Wir sind an dem Punkt, dass wir die Idee entwickelt haben und jetzt in die praktische Umsetzung gehen. Wir benötigen ungefähr drei Jahre, um ein funktionierendes System zu entwickeln. Es gibt drei Entwicklungsbereiche: die technische Ebene mit dem passenden Rechner, Internetzugang und Bandbreite, sowie die Entwicklung einer geeigneten Software. Die zweite Ebene ist die Weiterentwicklung der persönlichen Fähigkeiten der Mitarbeitenden, denn es wird sich etwas ändern an der Art und Weise, wie soziale Arbeit geleistet wird. Bislang finden Beratungen in der Regel im Einzelgespräch statt. Mit der Integrierten Sozialberatung beraten mehrere Personen gemeinsam einen Klienten oder eine Klientin. Dadurch wird die erstberatende Person nicht mehr nur in ihrer Fachlichkeit gefragt, sondern auch als Vertrauensperson. Neu ist auch, dass Kolleginnen und Kollegen gegenseitig Einsicht haben in die Art und Weise ihrer Arbeit. Die dritte Ebene ist die Organisation, die sich damit befasst, wie Spezialisten ad-hoc zugeschaltet werden können.

Wählt der Erstberater bzw. die Erstberaterin einen weiteren Spezialisten aus oder erfolgt die Zuschaltung automatisiert?

Die aktuelle Überlegung ist, die Zuweisung automatisch über das System laufen zu lassen. Bevor eine weitere Beratungsperson dazu geschaltet wird, soll sie Informationen über den Klienten in Form eines Kurz-Steckbriefs erhalten, um ein Grundverständnis für die Situation zu bekommen. Das alles wird im Rahmen eines Prototyps entwickelt.

Wie ist die zeitliche Planung zur Einführung der Integrierten Sozialberatung?

Wir rechnen aktuell mit einem Jahr für die Entwicklung des Prototyps und zwei Jahre für die Testphase.
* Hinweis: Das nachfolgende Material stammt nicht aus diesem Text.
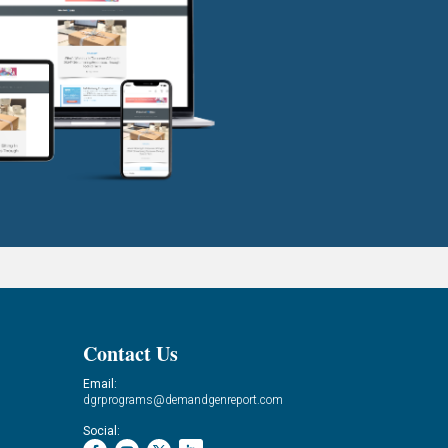
Contact Us
Email:
dgrprograms@demandgenreport.com
Social:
An der Entwicklung sollen Mitarbeitende aus fünf fachlichen Richtungen beteiligt werden, ihre Expertise von Anfang an einbringen und die praktische Umsetzung testen. Danach werden wir entscheiden, wie wir den Prototyp intern ausweiten, vielleicht auch über die Diakonie hinaus.

Welche Ressourcen werden für die Einführung der Integrierten Sozialberatung benötigt?

Wir gehen von einer dreijährigen Entwicklungszeit aus und rechnen mit mehr als einer Million Euro. Dazu sprechen wir mit unterschiedlichen Finanziers: Stiftungen und Lotterien, staatliche Behörden, die Entwicklungsprojekte unterstützen, und Venture-Capital-Gesellschaften, die sich auf den sozialen Bereich konzentrieren und Gutes vorantreiben wollen. Die Gespräche laufen an vielen Stellen gut und ich bin optimistisch.

Welche Auswirkung hat die Einführung der Integrierten Sozialberatung für die Kirchengemeinden?

Ich kann mir perspektivisch vorstellen, dass der Erstkontakt der Integrierten Sozialberatung nicht nur an Fachberatungsstellen geknüpft ist. Dann können Menschen, die in Kirchengemeinden Klienten beraten, auch Expertinnen dazu schalten. Damit hätten Kirchengemeinden einen großen Vorteil: Sie könnten das gesamte Spektrum der Fachberatungen unmittelbar bei sich vor Ort anbieten. Das ist ein Baustein, um als Evangelische Kirche in der Fläche präsent zu sein.